- [Selected text]

========

So now that we’ve established that a significant number of women in science suffer from imposter syndrome (including me), and that imposter syndrome is potentially contributing to the attrition of women from science, what do we do about it?
For me, the key to starting to overcome imposter syndrome was realizing that there were other people like me. Women who, for no apparent reason, thought that they were frauds. It was truly eye-opening. And a relief! I wasn’t crazy—other people thought this way, too! Or rather, maybe I was crazy but I was crazy in a specific way just the same as lots of other women. It can be profoundly comforting to know that you are not alone in your deepest, darkest fears. And once I had that realization, I could talk to other people about my feelings of self-doubt and my fears of people discovering I wasn’t as capable as they thought I was. My talking about how I felt opened the door to other people talking about how they felt and I knew the women I was talking to were pretty smart. These strong, capable, intelligent women were scared that they weren’t really all that strong, capable, or intelligent. Once I saw how profoundly their self-perceptions were warped, I was able to think that just maybe my own self-perception was a little bit off-base. Maybe I wasn’t secretly a dunderhead. Maybe I really was as smart as I appeared to be on paper. Maybe, just maybe, I was selling myself a little bit short.

========

- [Requirement 1]
In the passage on imposter syndrome, what was the key to the writer's starting to overcome it?
- [Requirement 2]
Pick up the passage on imposter syndrome after its last sentence and carry it forward.
The records that follow come from a separate, unrelated source.

- [Data provided]
========

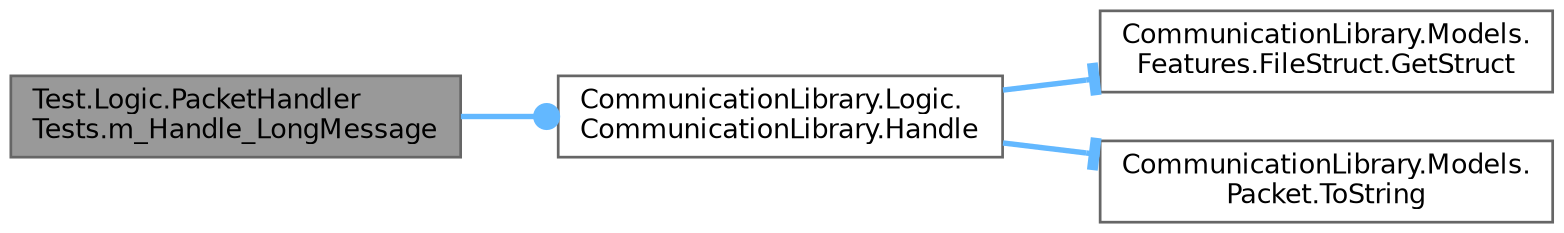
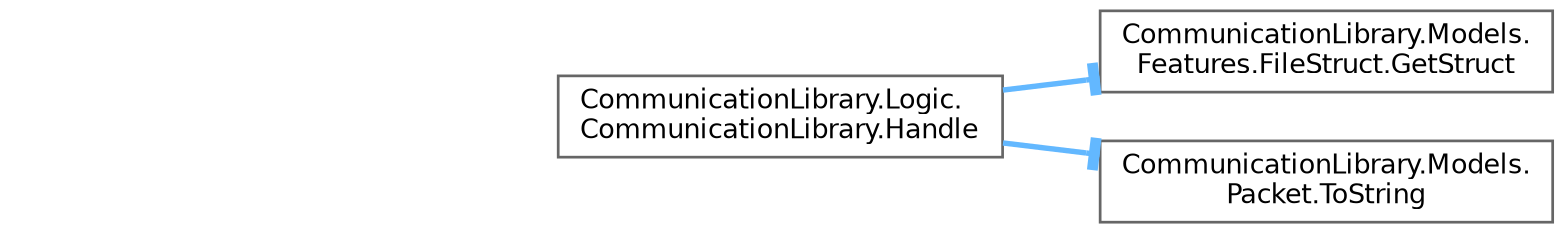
  digraph {
    rankdir=LR
    node [color=grey40 fillcolor=white fontname=Helvetica fontsize=10 shape=box style=filled]
    edge [arrowhead=tee color=steelblue1 fontname=Helvetica fontsize=10 labelfontname=Helvetica labelfontsize=10 style=bold]
-   n1 [color=gray40 fillcolor=grey60 fontcolor=black height=0.2 label="Test.Logic.PacketHandler\lTests.m_Handle_LongMessage" width=0.4]
    n2 [height=0.2 label="CommunicationLibrary.Logic.\lCommunicationLibrary.Handle" width=0.4]
    n3 [height=0.2 label="CommunicationLibrary.Models.\lFeatures.FileStruct.GetStruct" width=0.4]
    n4 [height=0.2 label="CommunicationLibrary.Models.\lPacket.ToString" width=0.4]
-   n1 -> n2 [arrowhead=dot]
    n2 -> n3
    n2 -> n4
  }
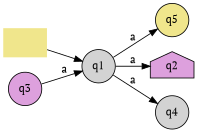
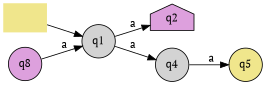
  digraph {
    fontname="PT Serif"
    rankdir=LR
    node [fillcolor=khaki fontname="PT Serif" shape=circle style=filled]
    edge [fontname="PT Serif"]
    "" [shape=none]
    q1 [fillcolor=lightgrey]
    q5
    q2 [fillcolor=plum shape=house]
    q4 [fillcolor=lightgrey]
-   q3 [fillcolor=plum]
+   q3 [fillcolor=plum label=q8]
    "" -> q1
-   q1 -> q5 [label=a]
+   q4 -> q5 [label=a]
    q1 -> q2 [label=a]
    q1 -> q4 [label=a]
    q3 -> q1 [label=a]
  }
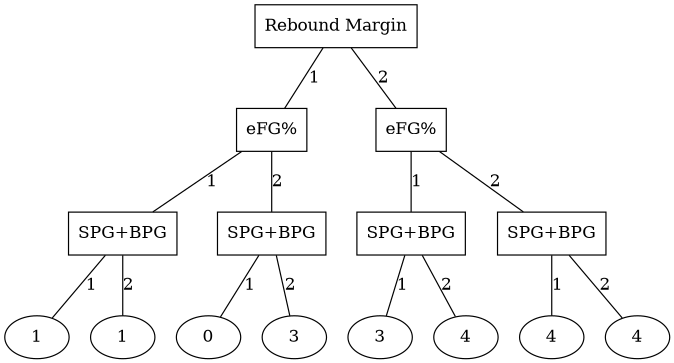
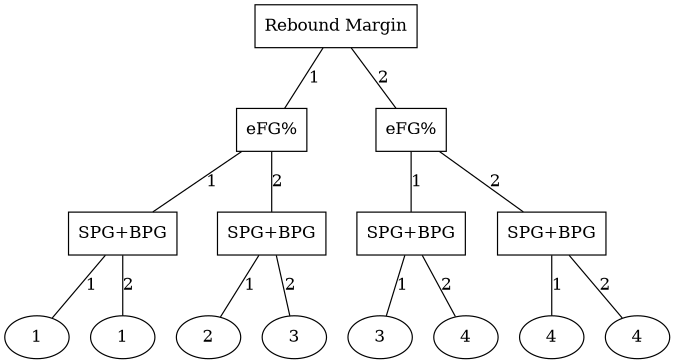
  graph {
    n1 [label="Rebound Margin" shape=box]
    n2 [label="eFG%" shape=box]
    n3 [label="eFG%" shape=box]
    n4 [label="SPG+BPG" shape=box]
    n5 [label="SPG+BPG" shape=box]
    n6 [label=1]
    n7 [label=1]
-   n8 [label=0]
+   n8 [label=2]
    n9 [label=3]
    n10 [label="SPG+BPG" shape=box]
    n11 [label="SPG+BPG" shape=box]
    n12 [label=3]
    n13 [label=4]
    n14 [label=4]
    n15 [label=4]
    n1 -- n2 [label=1]
    n1 -- n3 [label=2]
    n2 -- n4 [label=1]
    n2 -- n5 [label=2]
    n3 -- n10 [label=1]
    n3 -- n11 [label=2]
    n4 -- n6 [label=1]
    n4 -- n7 [label=2]
    n5 -- n8 [label=1]
    n5 -- n9 [label=2]
    n10 -- n12 [label=1]
    n10 -- n13 [label=2]
    n11 -- n14 [label=1]
    n11 -- n15 [label=2]
  }
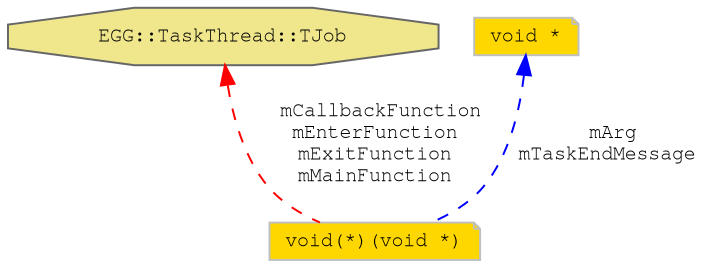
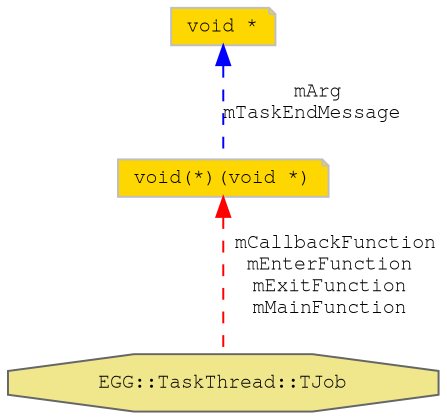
  digraph {
    node [color=grey75 fillcolor=gold fontname=FreeMono fontsize=10 shape=note style=filled]
    edge [dir=back fontname=FreeMono fontsize=10 labelfontname=FreeMono labelfontsize=10 style=dashed]
    n1 [color=gray40 fillcolor=khaki fontcolor=black height=0.2 label="EGG::TaskThread::TJob" shape=octagon width=0.4]
    n2 [height=0.2 label="void(*)(void *)" width=0.4]
    n3 [height=0.2 label="void *" width=0.4]
-   n1 -> n2 [color=red label=" mCallbackFunction\nmEnterFunction\nmExitFunction\nmMainFunction"]
+   n2 -> n1 [color=red label=" mCallbackFunction\nmEnterFunction\nmExitFunction\nmMainFunction"]
    n3 -> n2 [color=blue label=" mArg\nmTaskEndMessage"]
  }
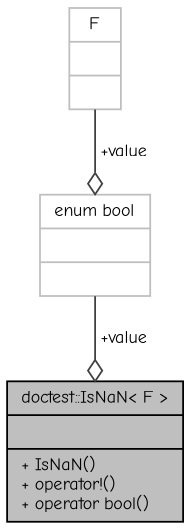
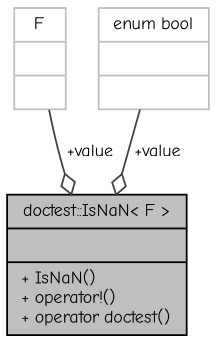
  digraph {
    fontname="Comic Neue"
    node [color=grey75 fillcolor=white fontname="Comic Neue" fontsize=10 shape=record style=filled]
    edge [arrowhead=odiamond color=grey25 fontname="Comic Neue" fontsize=10 labelfontname=Helvetica labelfontsize=10 style=solid]
-   n1 [color=black fillcolor=grey75 fontcolor=black height=0.2 label="{doctest::IsNaN\< F \>\n||+ IsNaN()\l+ operator!()\l+ operator bool()\l}" width=0.4]
+   n1 [color=black fillcolor=grey75 fontcolor=black height=0.2 label="{doctest::IsNaN\< F \>\n||+ IsNaN()\l+ operator!()\l+ operator doctest()\l}" width=0.4]
    n2 [height=0.2 label="{F\n||}" width=0.4]
    n3 [height=0.2 label="{enum bool\n||}" width=0.4]
-   n2 -> n3 [label=" +value"]
+   n2 -> n1 [label=" +value"]
    n3 -> n1 [label=" +value"]
  }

========

- [Written response 1]
Realizing that there were other people like the writer who, for no apparent reason, thought they were frauds.

- [Written response 2]
So, from my own experiences, I think one of the most powerful things we can do is to talk to other women about imposter syndrome. Let other women know that such a thing exists. Of course, not every woman suffers from imposter syndrome (my friend, R, for example). But even if you don’t feel like telling other people about your own insecurities, you can at least talk about the problem of imposter syndrome. You can at least make other people aware. You can at least give other people a name to what it is that they are feeling.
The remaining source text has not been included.